◆ Job item
From the items below, pick out and copy every line that contains the string "Type", with case counting.

(Records from a data collection)
=== Begin Enclosure ===
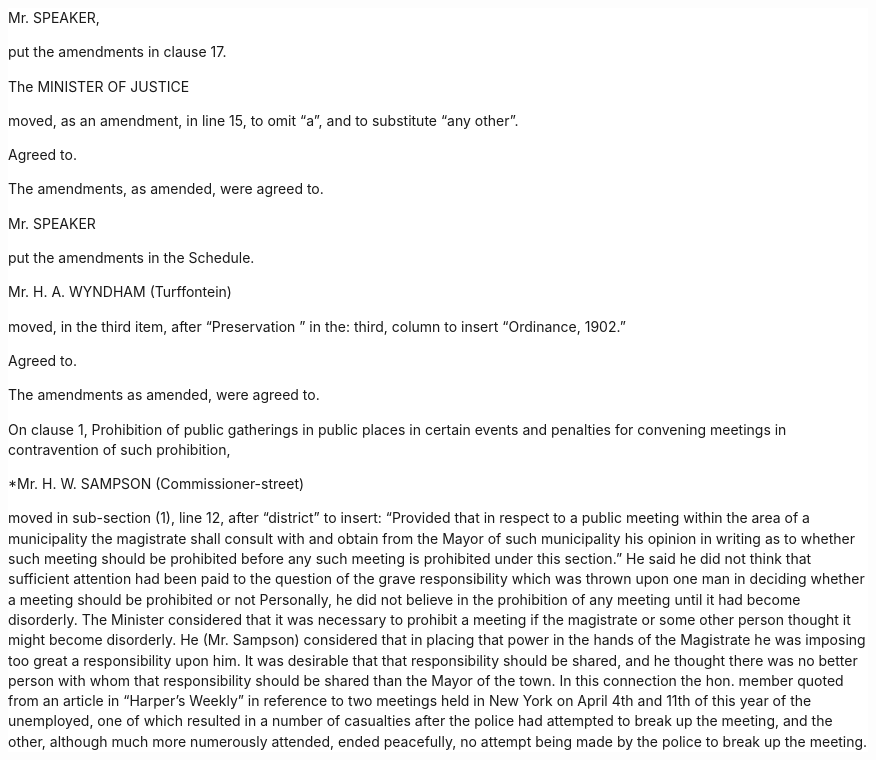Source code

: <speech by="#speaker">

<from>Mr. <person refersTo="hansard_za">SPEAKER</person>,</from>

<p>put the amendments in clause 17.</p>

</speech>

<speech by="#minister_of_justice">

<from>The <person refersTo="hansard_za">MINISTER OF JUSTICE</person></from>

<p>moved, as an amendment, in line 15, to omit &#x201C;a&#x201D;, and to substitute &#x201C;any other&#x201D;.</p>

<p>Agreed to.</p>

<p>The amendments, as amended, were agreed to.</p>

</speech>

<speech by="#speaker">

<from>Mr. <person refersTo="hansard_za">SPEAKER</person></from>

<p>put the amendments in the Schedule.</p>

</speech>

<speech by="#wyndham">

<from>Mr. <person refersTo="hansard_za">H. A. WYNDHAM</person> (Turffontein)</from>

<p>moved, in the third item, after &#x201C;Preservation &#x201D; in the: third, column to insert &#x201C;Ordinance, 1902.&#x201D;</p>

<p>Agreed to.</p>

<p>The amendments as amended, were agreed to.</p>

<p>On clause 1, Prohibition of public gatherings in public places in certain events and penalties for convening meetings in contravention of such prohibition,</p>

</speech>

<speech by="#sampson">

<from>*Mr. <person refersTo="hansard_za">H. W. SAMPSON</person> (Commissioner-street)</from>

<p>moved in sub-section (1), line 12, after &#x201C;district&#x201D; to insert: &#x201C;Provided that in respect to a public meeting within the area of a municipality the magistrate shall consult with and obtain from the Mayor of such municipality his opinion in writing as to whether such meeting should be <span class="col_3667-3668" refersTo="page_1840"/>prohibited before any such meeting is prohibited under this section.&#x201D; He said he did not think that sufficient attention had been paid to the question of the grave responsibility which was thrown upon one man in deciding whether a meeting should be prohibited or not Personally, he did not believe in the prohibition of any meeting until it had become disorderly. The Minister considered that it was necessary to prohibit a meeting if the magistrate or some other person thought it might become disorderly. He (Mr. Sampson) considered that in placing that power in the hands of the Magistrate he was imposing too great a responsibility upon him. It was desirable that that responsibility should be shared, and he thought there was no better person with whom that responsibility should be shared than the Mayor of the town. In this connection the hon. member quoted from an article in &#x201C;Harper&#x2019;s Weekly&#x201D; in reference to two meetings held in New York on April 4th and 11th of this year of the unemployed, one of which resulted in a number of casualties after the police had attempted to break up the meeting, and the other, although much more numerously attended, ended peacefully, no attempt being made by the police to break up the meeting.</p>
=== End Enclosure ===
=== Begin Enclosure ===
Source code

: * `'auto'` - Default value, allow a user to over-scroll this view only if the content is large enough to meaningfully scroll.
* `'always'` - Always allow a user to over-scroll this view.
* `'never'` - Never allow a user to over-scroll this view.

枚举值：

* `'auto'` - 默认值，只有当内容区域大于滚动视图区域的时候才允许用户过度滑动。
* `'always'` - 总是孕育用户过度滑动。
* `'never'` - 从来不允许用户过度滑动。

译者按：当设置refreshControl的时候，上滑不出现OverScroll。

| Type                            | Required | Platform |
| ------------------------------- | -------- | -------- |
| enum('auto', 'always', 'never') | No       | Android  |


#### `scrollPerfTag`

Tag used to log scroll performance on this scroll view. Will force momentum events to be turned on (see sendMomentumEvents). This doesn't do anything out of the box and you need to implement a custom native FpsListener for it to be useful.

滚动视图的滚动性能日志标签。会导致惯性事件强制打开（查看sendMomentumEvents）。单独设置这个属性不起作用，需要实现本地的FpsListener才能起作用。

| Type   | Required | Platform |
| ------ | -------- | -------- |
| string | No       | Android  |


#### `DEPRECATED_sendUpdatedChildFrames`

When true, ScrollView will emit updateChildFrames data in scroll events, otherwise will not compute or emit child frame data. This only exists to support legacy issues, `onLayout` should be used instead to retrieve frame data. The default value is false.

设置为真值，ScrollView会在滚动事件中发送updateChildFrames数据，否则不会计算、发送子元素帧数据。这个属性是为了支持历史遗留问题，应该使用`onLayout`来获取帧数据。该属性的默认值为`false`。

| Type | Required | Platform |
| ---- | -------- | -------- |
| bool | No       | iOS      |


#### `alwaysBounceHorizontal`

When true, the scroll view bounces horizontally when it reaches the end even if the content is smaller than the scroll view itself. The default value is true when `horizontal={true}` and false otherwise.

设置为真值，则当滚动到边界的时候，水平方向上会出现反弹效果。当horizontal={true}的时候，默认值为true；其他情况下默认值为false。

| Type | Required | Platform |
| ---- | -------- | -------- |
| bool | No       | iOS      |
=== End Enclosure ===
◆ Your solution
| Type                            | Required | Platform |
| Type   | Required | Platform |
| Type | Required | Platform |
| Type | Required | Platform |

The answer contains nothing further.